## WHAT YOU WILL DO
Look below for the line that contains "left eye: (140, 169)", then copy it and each following line exactly, through and including the line that contains "left elbow: (478, 179)".

Per-instance keypoint data:
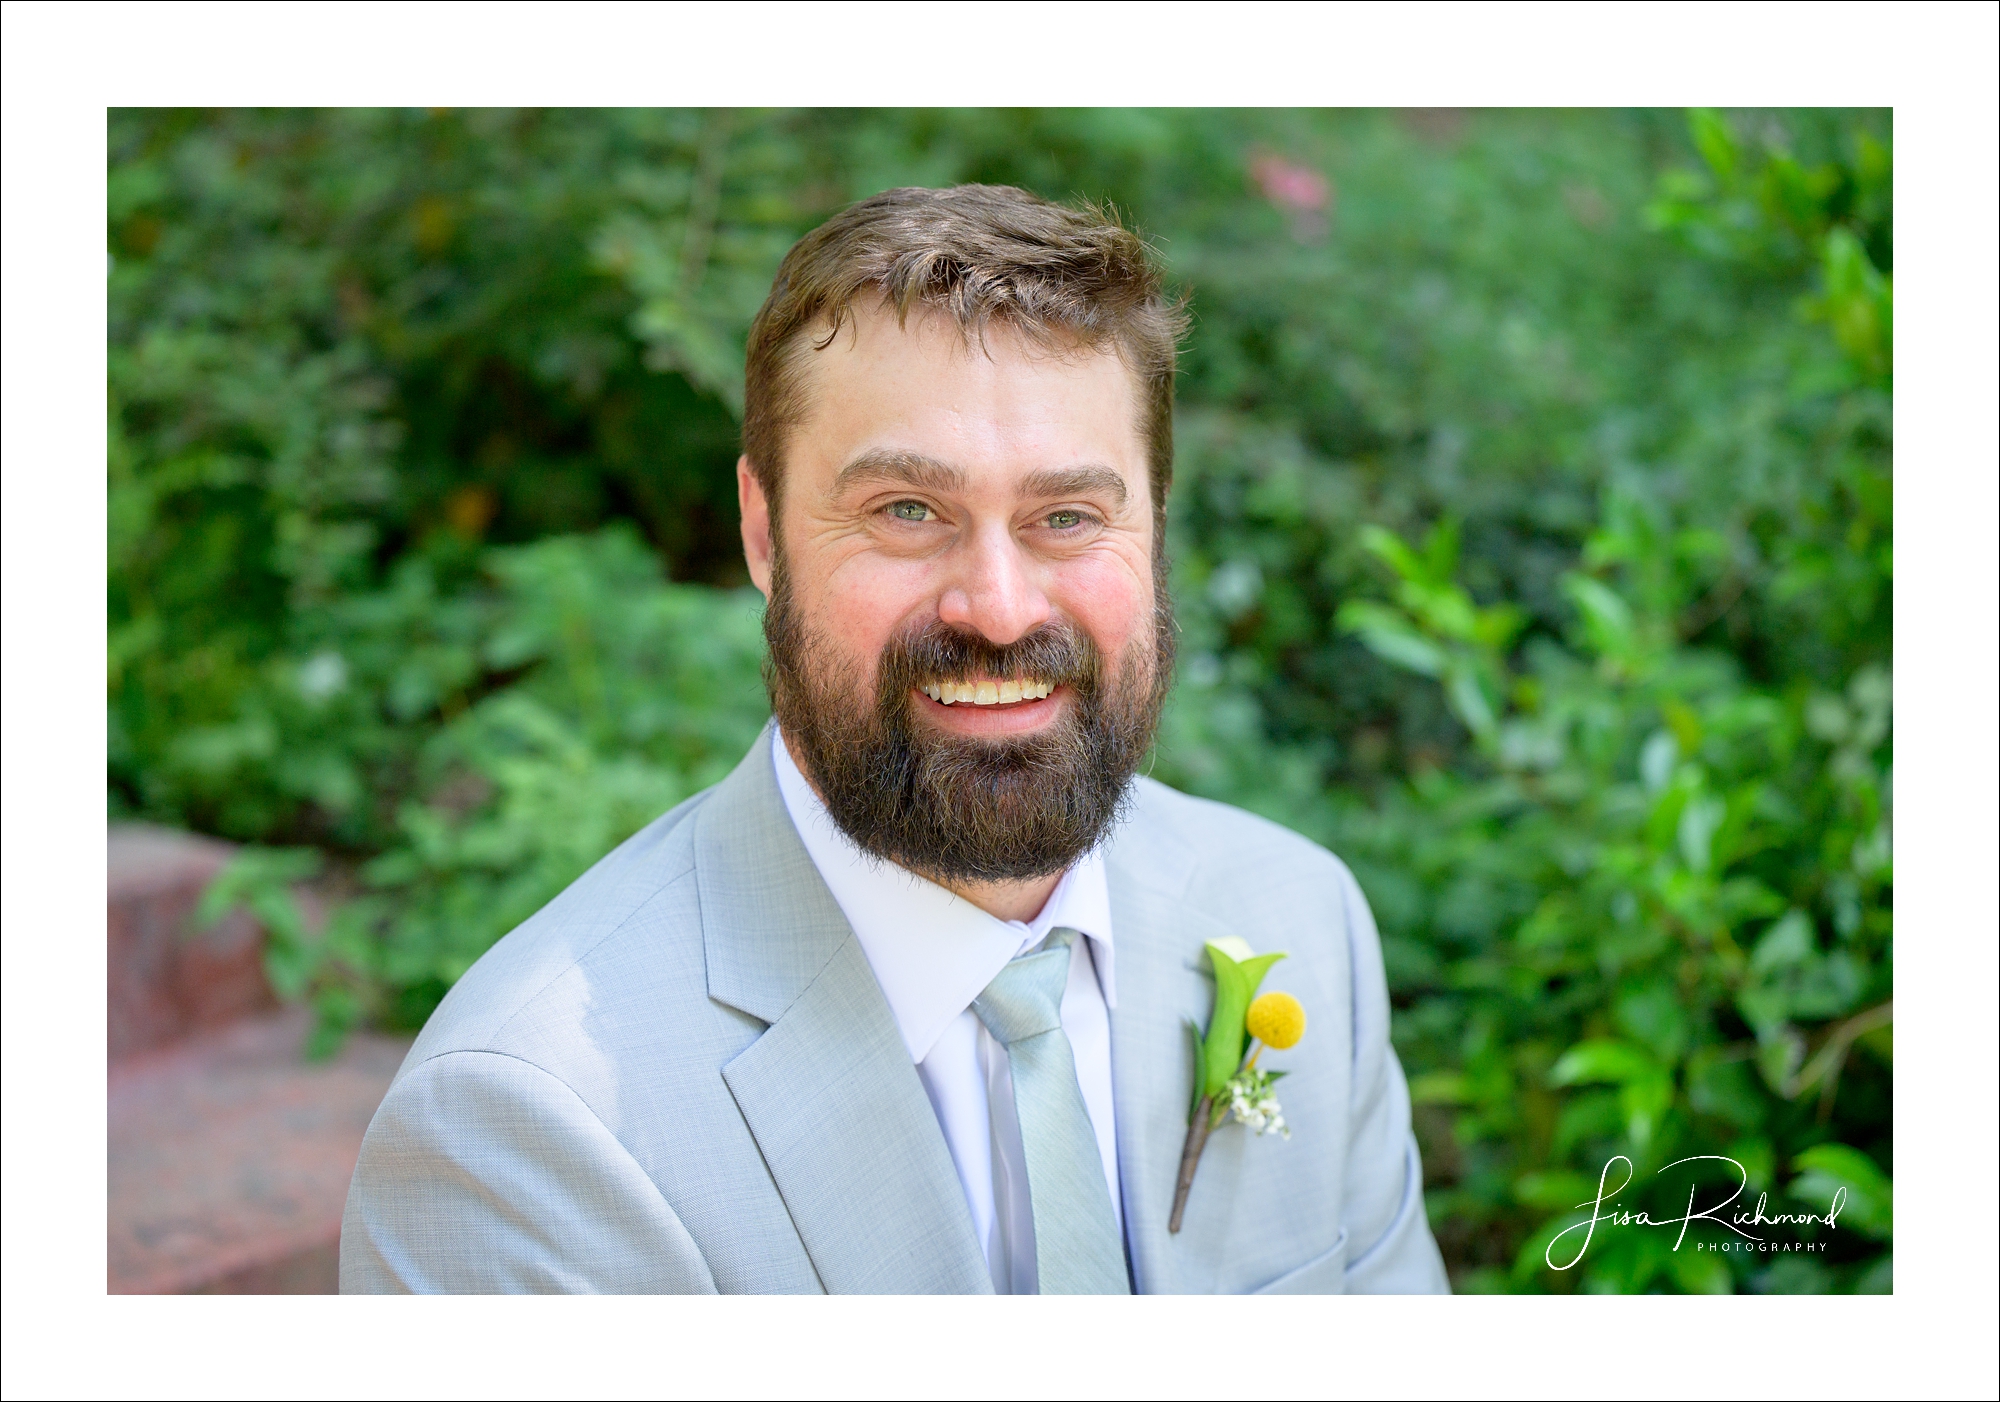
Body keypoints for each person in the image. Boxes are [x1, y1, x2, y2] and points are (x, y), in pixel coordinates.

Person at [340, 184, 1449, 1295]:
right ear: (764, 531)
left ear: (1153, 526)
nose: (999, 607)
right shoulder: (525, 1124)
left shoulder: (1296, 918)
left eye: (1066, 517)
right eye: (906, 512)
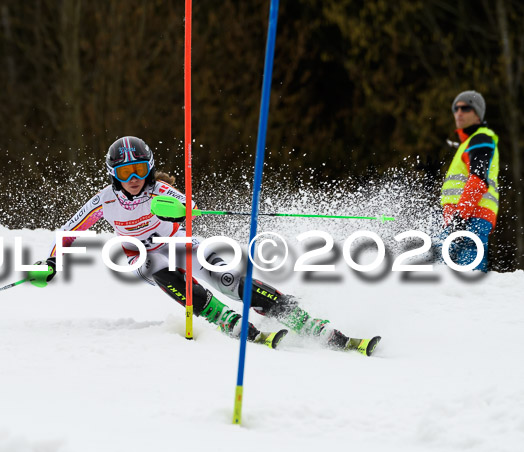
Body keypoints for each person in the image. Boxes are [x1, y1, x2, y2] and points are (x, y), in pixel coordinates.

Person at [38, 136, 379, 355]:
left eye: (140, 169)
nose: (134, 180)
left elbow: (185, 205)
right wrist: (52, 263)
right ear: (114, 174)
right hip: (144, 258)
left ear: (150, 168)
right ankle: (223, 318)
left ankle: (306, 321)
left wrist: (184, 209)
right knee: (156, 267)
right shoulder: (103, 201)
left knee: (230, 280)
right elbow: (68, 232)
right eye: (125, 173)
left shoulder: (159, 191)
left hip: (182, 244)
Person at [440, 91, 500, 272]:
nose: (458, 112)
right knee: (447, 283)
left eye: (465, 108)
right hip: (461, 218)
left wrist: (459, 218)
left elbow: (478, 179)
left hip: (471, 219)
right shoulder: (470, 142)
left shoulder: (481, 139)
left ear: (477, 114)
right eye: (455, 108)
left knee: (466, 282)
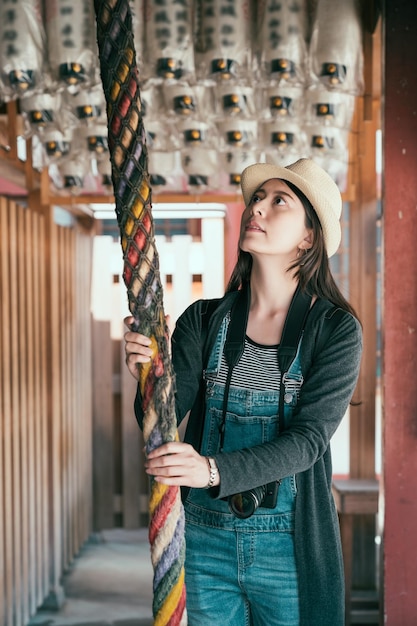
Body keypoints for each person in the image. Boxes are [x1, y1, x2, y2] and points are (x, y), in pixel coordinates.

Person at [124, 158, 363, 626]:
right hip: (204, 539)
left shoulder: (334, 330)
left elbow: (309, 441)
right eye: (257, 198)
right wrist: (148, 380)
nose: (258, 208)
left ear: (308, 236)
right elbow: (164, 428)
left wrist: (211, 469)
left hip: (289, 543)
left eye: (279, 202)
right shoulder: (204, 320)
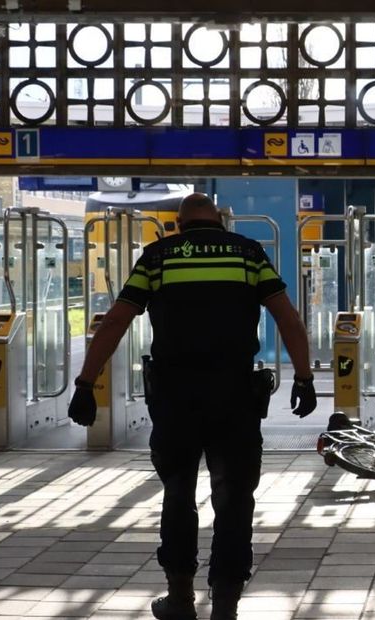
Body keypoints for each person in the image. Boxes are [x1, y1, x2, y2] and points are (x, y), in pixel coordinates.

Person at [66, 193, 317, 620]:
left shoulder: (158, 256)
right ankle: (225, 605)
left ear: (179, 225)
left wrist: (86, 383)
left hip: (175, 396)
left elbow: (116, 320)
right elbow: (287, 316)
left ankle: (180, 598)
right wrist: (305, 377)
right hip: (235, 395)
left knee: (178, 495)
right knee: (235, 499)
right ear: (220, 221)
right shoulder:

## YOUR RESPONSE
left eye: (140, 169)
nose: (134, 180)
left elbow: (185, 205)
right wrist: (52, 263)
right ear: (114, 174)
right hip: (144, 258)
left ear: (150, 168)
right ankle: (223, 318)
left ankle: (306, 321)
left wrist: (184, 209)
right knee: (156, 267)
right shoulder: (103, 201)
left knee: (230, 280)
right elbow: (68, 232)
right eye: (125, 173)
left shoulder: (159, 191)
left hip: (182, 244)
Person at [440, 91, 500, 272]:
nose: (458, 112)
right knee: (447, 283)
left eye: (465, 108)
right hip: (461, 218)
left wrist: (459, 218)
left elbow: (478, 179)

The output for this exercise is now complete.